Even though (3) is a simpler expression than (2), I prefer to use (2), because it involves no approximations. Using (2), we get the vertices of the ellipse exactly at the boundary of the shape $$P$$, since the vertices have an angular distance of $$\alpha$$ to the centre of the ellipse. We know, however, that $$P$$ is not exactly an ellipse (in other words, the angular distance of the remaining points of the border of the ellipse to its centre will not be exactly $$\alpha$$).

In my Python script for DSLWP-B I am now using (2) to represent the lunar disc as an ellipse. There are however, two extra twists. The first one is that I have decided to use an aspect ratio in the plot that makes the ellipse appear circular. I think this is more natural, since no one is used to looking at the Moon and seeing an ellipse. This yields the following plot for the grazing occultation shown above. Note that the scale on the azimuth and elevation axes is not the same.

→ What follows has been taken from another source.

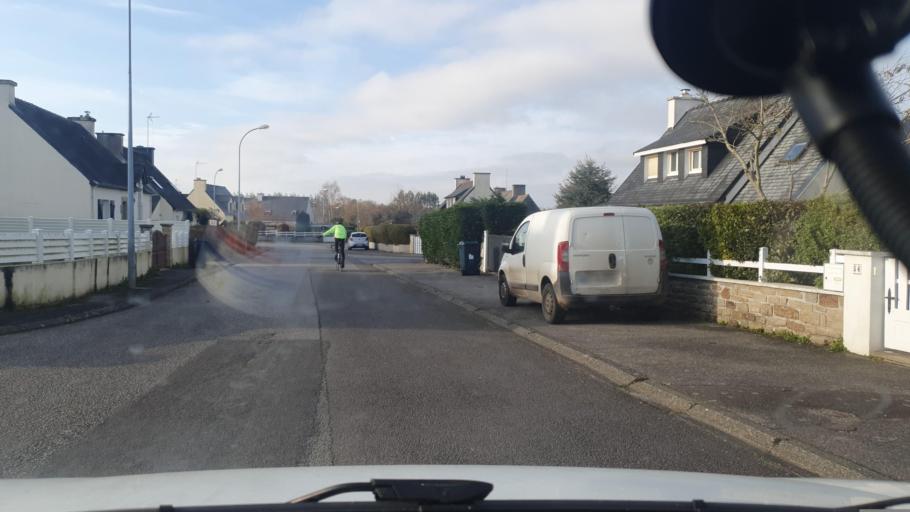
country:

The second twist is that the apparent size and shape of the Moon changes over time. There are two reasons for this. The first is that the distance $$D$$ changes, so the angular radius $$\alpha$$ also changes. The second is that the elevation $$\varphi$$ of the Moon in the sky also changes, so the size and shape of the ellipse should change accordingly with $$\varphi$$.

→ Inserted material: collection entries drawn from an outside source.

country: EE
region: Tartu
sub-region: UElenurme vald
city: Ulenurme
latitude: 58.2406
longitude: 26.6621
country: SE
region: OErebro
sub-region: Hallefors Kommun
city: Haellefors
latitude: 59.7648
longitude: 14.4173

An observation of DSLWP-B lasts two hours. During that period the distance $$D$$ is almost constant. However, the elevation $$\varphi$$ changes significantly. What I have done to accommodate these changes is to compute the smallest and largest ellipse over the observation period (taking both into account the changes in $$D$$ and $$\varphi$$, although only $$\varphi$$ is important). The smallest ellipse is plotted in a darker colour than the largest ellipse, and the aspect ratio of the plot is adjusted to make the smaller ellipse circular. Thus, we get a plot such as the following, which shows a period of two hours centred on the time of the grazing occultation.
As most of the variation in the size and shape of the ellipse is due to the change in $$\varphi$$, we get two ellipses which have the same semi-axis in elevation. The smallest ellipse corresponds to the lowest elevation $$\varphi$$ and is shown as a circle due to the aspect ratio of the plot. The largest ellipse corresponds to the highest elevation.